Real Estate PF Risk to Determine Credit Ratings
Especially, construction companies with many unstarted real estate PF projects or a high proportion of regional projects are expected to face greater burdens. According to Korea Credit Rating data, as of the end of Q3 last year, construction companies with PF guarantee amounts exceeding 50% of equity capital include Taeyoung Construction (373.6%), Lotte Construction (212.7%), Hyundai Construction (121.9%), HDC Hyundai Development Company (77.9%), GS Construction (60.7%), KCC Construction (56.4%), and Shinsegae Construction (50.0%).
According to NICE Credit Rating, as of June 2023, the nationwide unsold housing inventory stood at 66,388 units. Although this is a reduction from the peak of 75,438 units recorded since 2019, it remains at a high level. Particularly, the inventory of unsold units after completion, considered a toxic stock, has continuously increased since November 2022, reaching 9,399 units as of June 2023.
The risk of unsold units is intensifying mainly in regional areas. The nationwide average initial sales rate was 49.5% in Q1 last year and 71.6% in Q2. The Q1 figure was the lowest since 2019. Although the Q2 figure rebounded, experts caution it is too early to be reassured. Initial sales rates in regional areas such as Daegu (28.5%), Daejeon (22.2%), Jeonnam (9.7%), and Gyeongbuk (25.8%) remain below 30%. This is why credit rating agencies and securities research centers are warning about construction companies with many unstarted PF projects and a high regional proportion.

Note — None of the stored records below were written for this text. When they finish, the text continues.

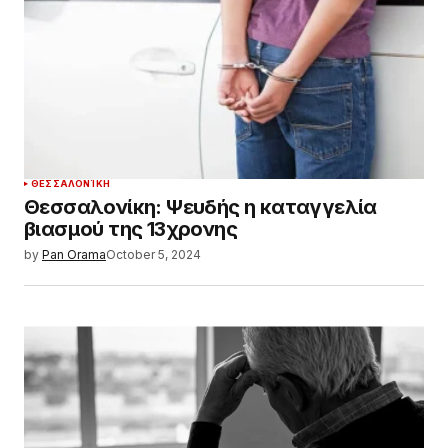
ΘΕΣΣΑΛΟΝΊΚΗ
Θεσσαλονίκη: Ψευδής η καταγγελία
βιασμού της 13χρονης
by
Pan Orama
October 5, 2024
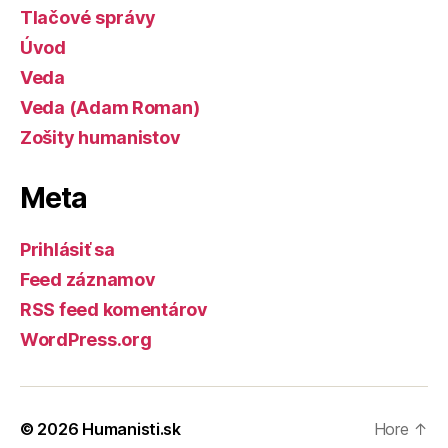
Tlačové správy
Úvod
Veda
Veda (Adam Roman)
Zošity humanistov
Meta
Prihlásiť sa
Feed záznamov
RSS feed komentárov
WordPress.org
© 2026
Humanisti.sk
Hore
↑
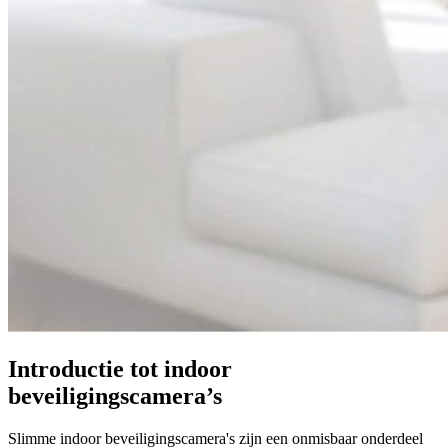
Introductie tot indoor
beveiligingscamera’s
Slimme indoor beveiligingscamera's zijn een onmisbaar onderdeel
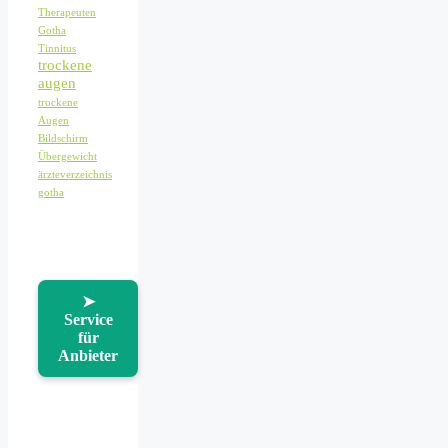
Therapeuten
Gotha
Tinnitus
trockene
augen
trockene
Augen
Bildschirm
Übergewicht
ärzteverzeichnis
gotha
➤
Service
für
Anbieter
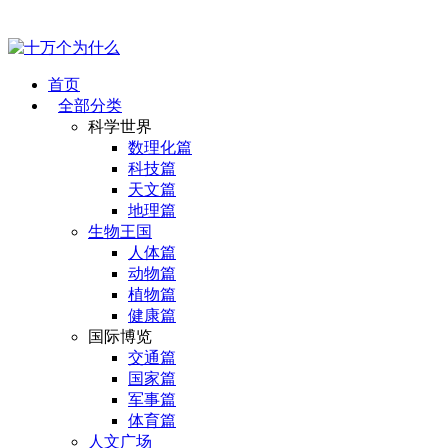
首页
全部分类
科学世界
数理化篇
科技篇
天文篇
地理篇
生物王国
人体篇
动物篇
植物篇
健康篇
国际博览
交通篇
国家篇
军事篇
体育篇
人文广场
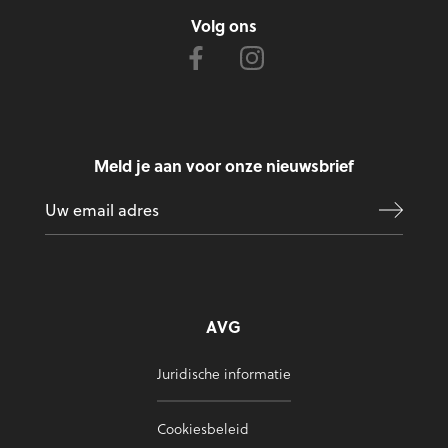
Volg ons
Meld je aan voor onze nieuwsbrief
AVG
Juridische informatie
Cookiesbeleid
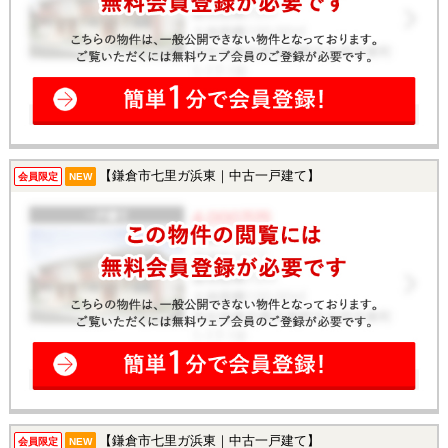
【鎌倉市七里ガ浜東｜中古一戸建て】
会員限定
NEW
【鎌倉市七里ガ浜東｜中古一戸建て】
会員限定
NEW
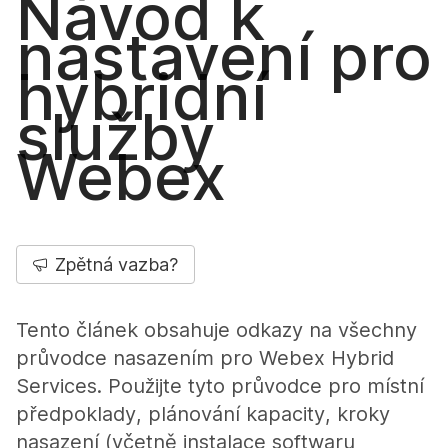
Návod k
nastavení pro
hybridní
služby
Webex
Zpětná vazba?
Tento článek obsahuje odkazy na všechny
průvodce nasazením pro Webex Hybrid
Services. Použijte tyto průvodce pro místní
předpoklady, plánování kapacity, kroky
nasazení (včetně instalace softwaru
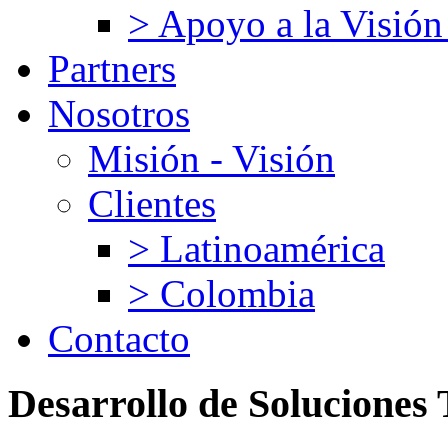
> Apoyo a la Visión
Partners
Nosotros
Misión - Visión
Clientes
> Latinoamérica
> Colombia
Contacto
Desarrollo
de
Soluciones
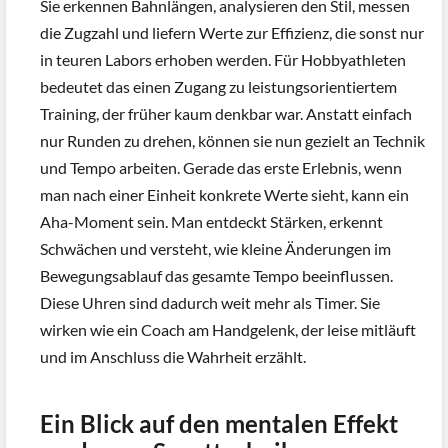
Sie erkennen Bahnlängen, analysieren den Stil, messen
die Zugzahl und liefern Werte zur Effizienz, die sonst nur
in teuren Labors erhoben werden. Für Hobbyathleten
bedeutet das einen Zugang zu leistungsorientiertem
Training, der früher kaum denkbar war. Anstatt einfach
nur Runden zu drehen, können sie nun gezielt an Technik
und Tempo arbeiten. Gerade das erste Erlebnis, wenn
man nach einer Einheit konkrete Werte sieht, kann ein
Aha-Moment sein. Man entdeckt Stärken, erkennt
Schwächen und versteht, wie kleine Änderungen im
Bewegungsablauf das gesamte Tempo beeinflussen.
Diese Uhren sind dadurch weit mehr als Timer. Sie
wirken wie ein Coach am Handgelenk, der leise mitläuft
und im Anschluss die Wahrheit erzählt.
Ein Blick auf den mentalen Effekt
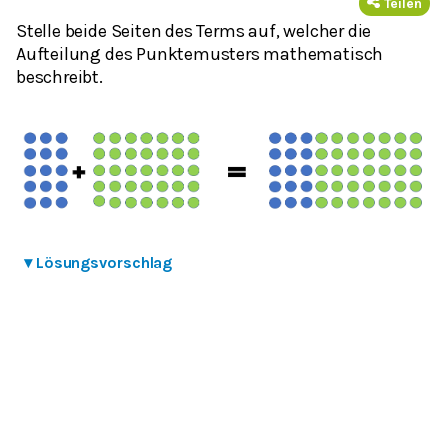
Teilen
Stelle beide Seiten des Terms auf, welcher die
Aufteilung des Punktemusters mathematisch
beschreibt.
▾
Lösungsvorschlag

Kwon Joon-sung, a senior researcher at NICE Credit Rating, said, "Some construction companies that aggressively expanded their housing business scale during the real estate boom in 2020-2021 have excessive PF contingent liabilities relative to their financial buffer, or have high credit risk due to a large proportion of regional projects," but added, "Corporate bonds maturing in the first half are expected to be refinanced through private placements or financial institution borrowings if refinancing in the public market is difficult, so refinancing itself should not be a problem."

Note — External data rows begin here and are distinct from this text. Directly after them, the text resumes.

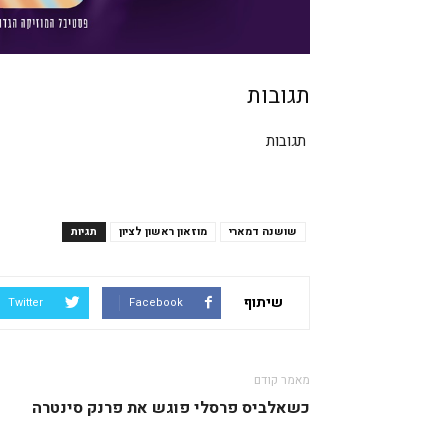
תגובות
תגובות
שושנה דמארי
מוזאון ראשון לציון
תגיות
שיתוף
Twitter
Facebook
מאמר קודם
כשאלביס פרסלי פוגש את פרנק סינטרה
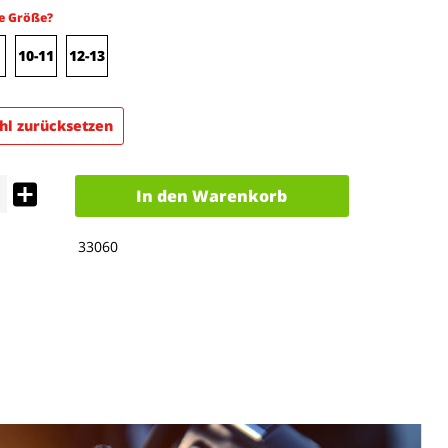
e Größe?
10-11
12-13
l zurücksetzen
In den
Warenkorb
33060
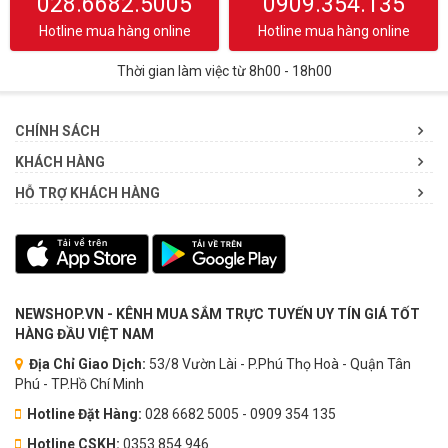
028.6682.5005
0909.354.135
Hotline mua hàng online
Hotline mua hàng online
Thời gian làm việc từ 8h00 - 18h00
CHÍNH SÁCH
KHÁCH HÀNG
HỖ TRỢ KHÁCH HÀNG
NEWSHOP.VN - KÊNH MUA SẮM TRỰC TUYẾN UY TÍN GIÁ TỐT
HÀNG ĐẦU VIỆT NAM
Địa Chỉ Giao Dịch:
53/8 Vườn Lài - P.Phú Thọ Hoà - Quận Tân
Phú - TP.Hồ Chí Minh
Hotline Đặt Hàng:
028 6682 5005 - 0909 354 135
Hotline CSKH:
0353.854.946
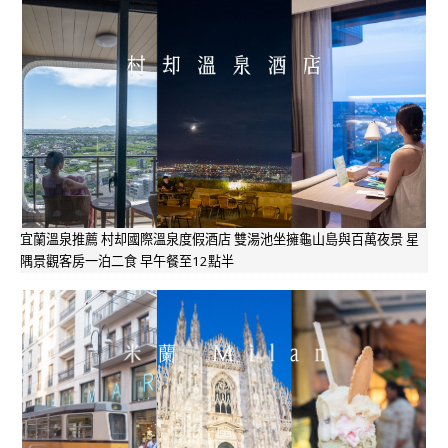
宜蘭溫泉推薦 村却國際溫泉度假酒店 雙湯池坐擁龜山島與百萬夜景 星
隅景觀客房一泊二食 早午餐至12點半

Korea Ratings downgraded the credit ratings of GS Construction and Dongbu Construction in the second half of last year from 'A+ → A' and 'A3+ → A3', respectively. Taeyoung Construction and Shinsegae Construction's rating outlooks were lowered from 'Stable' to 'Negative.' NICE Credit Rating warned of credit risks for Lotte Construction (A+/Negative, A2+), Taeyoung Construction (A-/Stable, A2-), HDC Hyundai Development Company (A/Negative), and GS Construction (A+/Negative, A2+). Among the construction companies monitored by credit rating agencies, Taeyoung Construction applied for a workout. Subsequently, all three credit rating agencies downgraded its credit rating from 'A-' to 'CCC.'
Kim Ki-myung, a researcher at Korea Investment & Securities, pointed out, "The credit market usually shows a strong 'January effect,' but this year it is expected to be more limited than usual," adding, "While the Taeyoung Construction workout application issue will not affect high-grade credits, market avoidance of real estate PF-related sectors such as construction, capital, and securities is inevitable."